Sephia berdiri terpaku di tengah jalan menuju kantor walikota dengan cemas. Ia sesekali menatap Saymen, pria aneh yang baru saja dikenalnya, berharap ia mengatakan sesuatu yang dapat menenangkan hatinya. Tetapi, tentu saja, Saymen tetap membisu, seakan hal tersebut merupakan hal yang biasa baginya. Sephia masih tak habis pikir bagaimana bisa seseorang mempertahankan kewarasannya menghadapi permasalahan ruang waktu yang serba tak pasti dan bahkan membuat urusan tersebut sebagai pekerjaannya. Sepertinya aku takkan pernah sedikitpun memahami fakta dari kegilaan-kegilaan yang berputar di dunianya, pikirnya. Namun, Sephia masih sangat berharap Saymen mengucapkan sesuatu.

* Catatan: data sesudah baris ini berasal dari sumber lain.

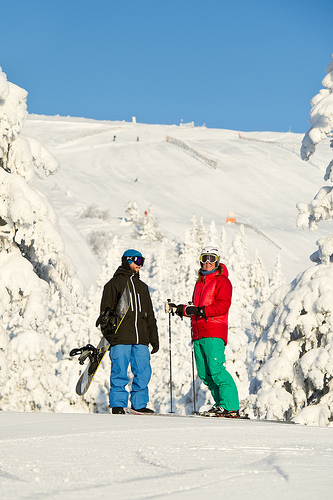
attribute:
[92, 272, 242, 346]
jacket — black, lack, red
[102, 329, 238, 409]
pants — green, blue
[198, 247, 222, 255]
helmet — white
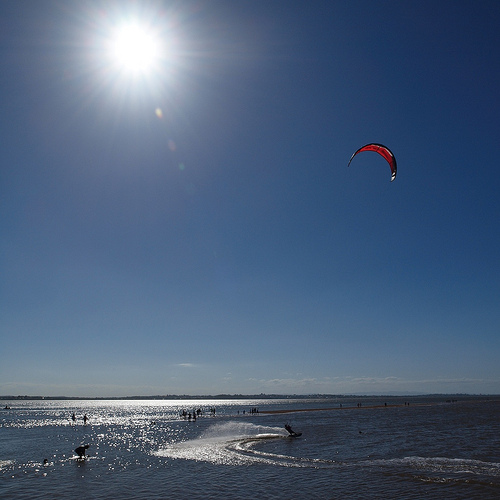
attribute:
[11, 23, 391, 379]
sky — blue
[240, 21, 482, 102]
sky — blue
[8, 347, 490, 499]
beach — beautiful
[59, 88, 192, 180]
sky — beach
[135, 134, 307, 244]
clouds — white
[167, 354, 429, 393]
cloud — white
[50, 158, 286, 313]
sky — blue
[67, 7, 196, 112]
sun — bright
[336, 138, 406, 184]
kite — red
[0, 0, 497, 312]
sky — blue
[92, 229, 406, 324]
sky — blue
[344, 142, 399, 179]
kite — red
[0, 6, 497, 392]
sky — blue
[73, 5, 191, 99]
sun — bright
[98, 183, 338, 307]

“Sephia,“ Saymen mulai membuka mulutnya yang sejak tadi membeku.
“Owh, terima kasih Tuhan, Kau akhirnya membuatnya berbicara,” jawaban Sephia membuat Saymen mengernyitkan dahi. “Jangan pertanyakan ucapanku tadi. Ada apa?“ kilah Sephia.
“Tentang pria yang tadi sempat terlihat di balik asap,“ Saymen menghentikan ucapannya.
“Ya, kurasa dia itu Val, kan? Dari perawakannya sudah jelas. Tapi kenapa ia belum juga keluar dari asap itu? Bukankah jika dia sudah terlihat, berarti dia dan warga yang lainnya sudah terbebas?“
“Jangan kaget, tapi yang kau lihat sekarang ini kemungkinan besar bukan Val,“ jawab Saymen dingin.
“Hei, aku benar-benar tidak paham dengan caramu bercanda. Katakanlah setidaknya sesuatu yang masuk akal! “ ujar Sephia setengah berteriak. Wajahnya sedikit memerah.
“Hmm, kulihat kau begitu mengkhawatirkan pria ini. Ada sesuatukah?“ Wajah Sephia semakin memerah.
“Tidak ada apa-apa. Lupakan saja. Cepat katakan apa maksudmu tadi.“
“Pria itu, dia juga sama denganku, “ jawab Saymen. “ Ia berasal dari dimensi lain.“
“Tuh, kan. Kubilang juga apa. Aku benar-benar tidak paham dengan caramu bercanda,“ komentar Sephia.
“Aku serius. Lihat saja, setelah asap itu hilang, bahkan kau pasti juga dapat merasakan perbedaannya,“ lanjut Saymen.
Setelah agak lama menunggu, akhirnya pria tersebut mulai berjalan menuju ke arah mereka. Asap yang sejak tadi menutupinya perlahan mulai menipis dan menampakkan wajahnya. Mata coklat yang tajam, rambut gimbal hitam kecoklatan serta bekas goresan luka di kening tersebut langsung dapat dikenali Sephia. Tak ayal, wanita tersebut serta merta berlari ke arahnya. Berbeda dengan reaksi Sephia yang begitu emosional, Saymen terperanjat setelah melihat sosok pria tersebut.
“Sephia! Tunggu! Dia bukan Val yang kau kenal!“ Teriak Saymen.
“Sudah terlambat, Saymen. Dia milikku sekarang,“ jawab pria yang mirip Val tersebut. Ia kemudian menarik lengan Sephia dan meletakkan telunjuknya di kening wanita itu, yang secara mengejutkan membuatnya tak sadarkan diri. Wajah pria tersebut perlahan berubah menjadi wajah pria lain yang lebih tua dan menyeramkan.
“Red! Bedebah kau!“ Saymen berlari ke arah pria tersebut sambil mengepalkan tangannya yang perlahan mengeluarkan cahaya putih keperakan. Ia kemudian menembakkan cahaya dari tangannya itu ke arah sang pria misterius, namun tiba-tiba padam sebelum sampai pada tujuannya.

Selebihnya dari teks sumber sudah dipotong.